News

Thanks for helping cancer victims

by
June 09, 2018

(biggestmorningtea) Two Cancer Council members, Margaret and Rosie Sheppard, delivering morning teas in Seymour.

I am writing to thank all the local businesses and residents who supported Australia’s Biggest Morning Tea last week. By having your morning tea and making a donation to the Cancer Council Victoria, the Seymour community raised a total of $4500.

Seymour Bowling Club, the Line Dancers and Centrelink joined in the efforts to raise funds for cancer research, prevention and support. New treatments which result from cancer research will benefit our family and friends who are affected by cancer in the future.

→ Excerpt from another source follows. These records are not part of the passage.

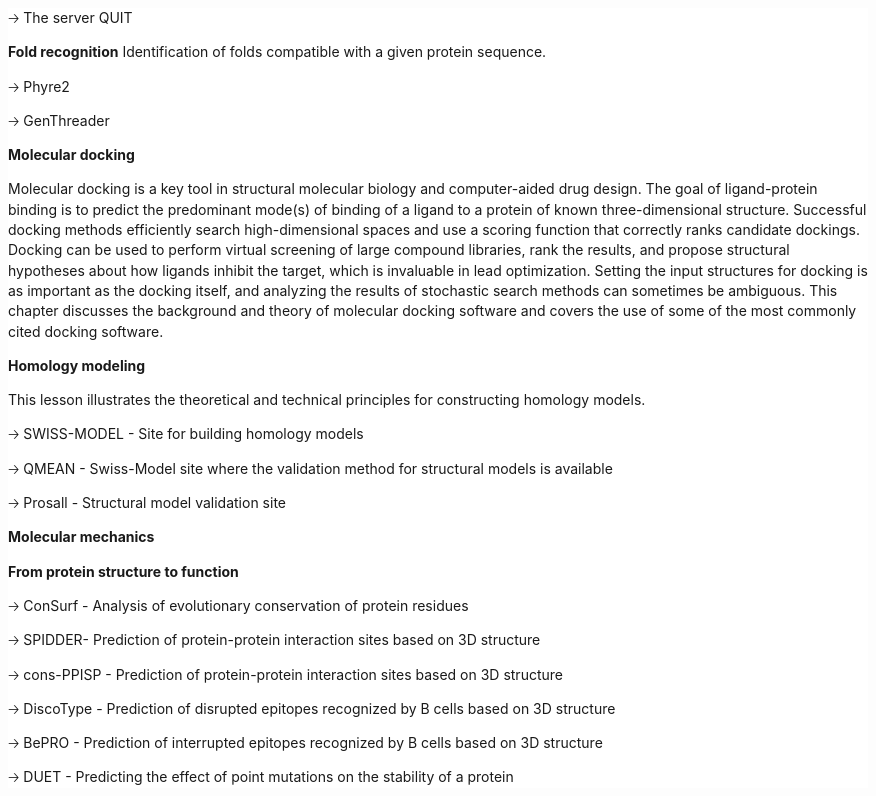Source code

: 🡢 The server QUIT

**Fold recognition**
Identification of folds compatible with a given protein sequence.

🡢 Phyre2

🡢 GenThreader


**Molecular docking**

Molecular docking is a key tool in structural molecular biology and computer-aided drug design. The goal of ligand-protein binding is to predict the predominant mode(s) of binding of a ligand to a protein of known three-dimensional structure. Successful docking methods efficiently search high-dimensional spaces and use a scoring function that correctly ranks candidate dockings. Docking can be used to perform virtual screening of large compound libraries, rank the results, and propose structural hypotheses about how ligands inhibit the target, which is invaluable in lead optimization. Setting the input structures for docking is as important as the docking itself, and analyzing the results of stochastic search methods can sometimes be ambiguous. This chapter discusses the background and theory of molecular docking software and covers the use of some of the most commonly cited docking software.


**Homology modeling**

This lesson illustrates the theoretical and technical principles for constructing homology models.

🡢 SWISS-MODEL - Site for building homology models

🡢 QMEAN - Swiss-Model site where the validation method for structural models is available

🡢 Prosall - Structural model validation site


**Molecular mechanics**


**From protein structure to function**

🡢 ConSurf - Analysis of evolutionary conservation of protein residues

🡢 SPIDDER- Prediction of protein-protein interaction sites based on 3D structure

🡢 cons-PPISP - Prediction of protein-protein interaction sites based on 3D structure

🡢 DiscoType - Prediction of disrupted epitopes recognized by B cells based on 3D structure

🡢 BePRO - Prediction of interrupted epitopes recognized by B cells based on 3D structure
 
🡢 DUET - Predicting the effect of point mutations on the stability of a protein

Anyone interested in the Seymour volunteer group of the Cancer Council can phone the secretary on 57991970.

We meet on the second Wednesday of the month at 7pm at Seymour Health Cancer Services Unit and welcome new members.

— Carol Smith, Seymour

Volunteer Group secretary

Grave error of judgement

My great-grandparents Daniel and Johanna Maher were as worthy as any other Seymour pioneers.

Although in the early 1980s I strongly objected to the Crawford St cemetery being changed to a pioneer park, and despite my stipulation that my family’s gravestones were not to be moved, my great-grandparents’ gravestone was nevertheless purposely moved, under a landscape architect’s direction, to make way for a new path.

The chosen gravestones of certain other pioneers were not moved.

The black gravestone near Stan Butt’s garage of my great-uncle John Maher and his wife Margaret, which once stood tall and majestic, being protected by the high boundary fence, was made vulnerable when that fence was purposely removed in accordance with the architect’s plan, and consequently the exposed monument was smashed into pieces by vandals.

That broken gravestone now lays flat, a pitiful memorial to a man who, together with his parents Daniel and Sarah Maher and other family members, drove a herd of cattle overland from Sydney in 1844; and to a strong, courageous woman who for almost 30 years after her husband’s death in 1862, being known as ‘‘widow Maher’’, farmed the land, milked 30 cows and operated a butter factory at School House Lane, Tallarook Flats. She supplied milk and butter to the railway construction gangs and their families in the late 1860s.

— John J. Maher,

Seymour

Government inquiry

The parliamentary inquiry into Labor’s ‘‘rorts for votes’’ scheme starts in the next few weeks.

Our Northern Victoria parliamentary representative, Labor’s Jaclyn Symes, has been on the accountability and oversight committee since April, 2015. She was once an adviser to Daniel Andrews.

Labor attempted to block an Ombudsman’s report on the ‘‘rorts for votes’’ in three successive courts, costing taxpayers more than $1million in legal fees.

Recently, Ms Symes attempted to block independent MP James Powell from chairing the inquiry, which, fortunately, he has secured.

Are we confident of transparency in our parliament?